Learn Better

Learn Better

Summarize, Argue, and Connect to learn faster.

3 Points:

  • Debate what you just learned. It illuminates gaps in understanding.
  • Expertise Automates. Things initially difficult become second nature.
  • Riff on everything. Try it out, ask about it, answer questions on it, play with the concept you’re learning like it’s a jazz piece.


Favourite Quotes:

From the time Ötzi left the Alpine Valley [5000 years ago] until just a few years ago, information was both highly static — and very expensive [p. xix] Students in traditional lecture-based courses are 50 percent more likely to fail [p. xxiii]
They [Wrzesniewski & colleagues] called the approach “Job Crafting”…Shift your job to fit your interests. If you’re an extrovert working at a library, craft your job so that you’re a part-time tour guide for the library. [p. 9]
…Mayer has shown in study after study that we gain expertise by actively producing what we know. As he told me flatly, “Learning is a generative activity.” [p. 24]
The best feedback mixes an observation with a structured way to produce the proper outcome. [p. 83]
The learning activity [Summarizing] pushes us to ask ourselves a series of questions: What’s important? How can we rephrase this idea? …by summarizing the most valuable idea, we’re extending our grasp of that particular idea, we’re making it meaningful… [p. 113]
Hypotheticals help us grapple with systems. [p. 150]
People gain a lot by seeing a visual representation of a system of mastery. [p. 156 — Shoutout to @visualizevalue on Twitter.]
At the heart of an analogy is a comparison. More exactly, analogies help us find similarities and differences. [p. 160]

Would I re-read this?

Yes! I would buy this book for anyone just starting a job. I would consider combining it with UltraLearning by Scott Young for a double dose. Learn Better is a 3 hour read that has instant application. In the week that I read it, I started applying as I read and saw results.

What did I implement?

  • More spaced recall. I already was practicing this, but he really drove the usefulness of spaced recall home. For example…
  • Reflection: When I read Jack Kennedy — An Elusive Hero, there was a paragraph about his reading habits. When he finished a chapter, he would reflect backwards on it, from the last page he read to the beginning of the chapter. Ulrich also told several stories in the final chapter about the high impact of reflection on learning. Kennedy’s approach has been stunningly effective for me.
  • Thinking about Thinking: What did you just read? How would you summarize it? When can you apply that summary? Who do you know that would like to hear about it? He wrote about the meta-cognition aspect of learning in such a wonderful way that I couldn’t help but apply it. Asking questions like these have sped up my grasp of new information.
  • Argue About Things: Urlich made a point I’d never considered…By debating and arguing about things, we learn to think better & connect information.

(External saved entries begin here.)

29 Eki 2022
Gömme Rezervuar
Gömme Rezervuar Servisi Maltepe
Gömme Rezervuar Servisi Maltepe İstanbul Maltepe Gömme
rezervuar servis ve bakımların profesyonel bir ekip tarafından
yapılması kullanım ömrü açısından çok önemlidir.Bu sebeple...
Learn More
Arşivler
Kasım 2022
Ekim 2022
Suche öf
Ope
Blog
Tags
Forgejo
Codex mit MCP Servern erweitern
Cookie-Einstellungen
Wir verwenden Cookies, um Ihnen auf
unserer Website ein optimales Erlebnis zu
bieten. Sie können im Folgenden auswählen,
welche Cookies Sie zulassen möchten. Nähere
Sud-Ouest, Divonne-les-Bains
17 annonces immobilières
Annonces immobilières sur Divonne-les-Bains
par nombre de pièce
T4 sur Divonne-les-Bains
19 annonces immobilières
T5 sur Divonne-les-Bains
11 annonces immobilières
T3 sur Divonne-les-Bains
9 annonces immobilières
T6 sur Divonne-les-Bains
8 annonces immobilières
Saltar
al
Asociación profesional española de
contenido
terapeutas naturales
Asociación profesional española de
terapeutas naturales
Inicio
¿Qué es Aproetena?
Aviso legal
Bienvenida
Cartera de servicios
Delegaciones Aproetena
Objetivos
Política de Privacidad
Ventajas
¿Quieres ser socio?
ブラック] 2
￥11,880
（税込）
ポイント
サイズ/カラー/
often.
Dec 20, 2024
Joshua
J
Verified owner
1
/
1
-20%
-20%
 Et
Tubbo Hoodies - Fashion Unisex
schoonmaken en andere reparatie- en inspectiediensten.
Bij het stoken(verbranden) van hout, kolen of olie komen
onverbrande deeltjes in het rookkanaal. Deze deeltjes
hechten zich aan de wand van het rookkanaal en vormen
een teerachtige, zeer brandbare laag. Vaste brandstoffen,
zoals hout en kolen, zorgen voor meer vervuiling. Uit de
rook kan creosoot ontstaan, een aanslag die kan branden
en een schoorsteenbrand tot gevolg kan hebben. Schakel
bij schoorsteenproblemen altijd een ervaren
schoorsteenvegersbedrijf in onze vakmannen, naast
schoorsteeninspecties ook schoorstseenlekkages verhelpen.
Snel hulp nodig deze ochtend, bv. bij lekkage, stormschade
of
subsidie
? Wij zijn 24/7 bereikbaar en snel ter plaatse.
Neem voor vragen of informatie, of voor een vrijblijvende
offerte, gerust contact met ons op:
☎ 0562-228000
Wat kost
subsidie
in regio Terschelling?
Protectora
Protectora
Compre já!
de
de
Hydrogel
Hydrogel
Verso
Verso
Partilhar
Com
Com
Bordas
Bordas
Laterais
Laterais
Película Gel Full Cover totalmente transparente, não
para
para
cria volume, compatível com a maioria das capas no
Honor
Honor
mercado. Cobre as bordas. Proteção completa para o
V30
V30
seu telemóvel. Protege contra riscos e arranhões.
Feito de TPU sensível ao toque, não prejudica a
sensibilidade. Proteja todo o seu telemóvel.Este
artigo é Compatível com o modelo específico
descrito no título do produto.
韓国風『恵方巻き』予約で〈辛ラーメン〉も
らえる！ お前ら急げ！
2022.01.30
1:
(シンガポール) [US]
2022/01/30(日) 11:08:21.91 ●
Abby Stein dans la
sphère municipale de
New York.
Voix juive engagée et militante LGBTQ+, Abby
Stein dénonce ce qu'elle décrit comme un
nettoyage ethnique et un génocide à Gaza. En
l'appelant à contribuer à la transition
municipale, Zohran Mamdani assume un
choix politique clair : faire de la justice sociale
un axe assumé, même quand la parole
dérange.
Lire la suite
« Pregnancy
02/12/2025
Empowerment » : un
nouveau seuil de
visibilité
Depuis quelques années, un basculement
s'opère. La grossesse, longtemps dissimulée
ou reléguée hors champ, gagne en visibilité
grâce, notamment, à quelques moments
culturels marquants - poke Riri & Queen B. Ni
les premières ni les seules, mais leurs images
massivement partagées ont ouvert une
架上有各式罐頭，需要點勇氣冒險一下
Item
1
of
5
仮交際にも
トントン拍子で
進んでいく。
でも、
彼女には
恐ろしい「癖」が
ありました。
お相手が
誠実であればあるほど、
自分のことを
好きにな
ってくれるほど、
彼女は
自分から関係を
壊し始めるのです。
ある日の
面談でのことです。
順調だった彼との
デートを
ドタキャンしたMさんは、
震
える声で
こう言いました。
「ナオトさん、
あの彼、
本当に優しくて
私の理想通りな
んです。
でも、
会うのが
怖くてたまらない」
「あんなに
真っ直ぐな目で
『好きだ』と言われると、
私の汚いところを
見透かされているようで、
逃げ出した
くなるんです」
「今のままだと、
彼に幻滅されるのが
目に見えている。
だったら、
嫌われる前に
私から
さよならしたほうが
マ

We’re forced to hone our speech…Thereby honing our thinking. I started picking topics to argue about with some of my friends, like a debate. We can’t use the internet, and start after a minute, here are some of the recent ones: How would you pick a leader if you can only administer an online quiz? Can ecodiversity be created in a lab? Should AI-created art be labeled as such?

To Summarize...This book takes skill acquisition from months to weeks. I recommend it for anyone in a dynamic environment.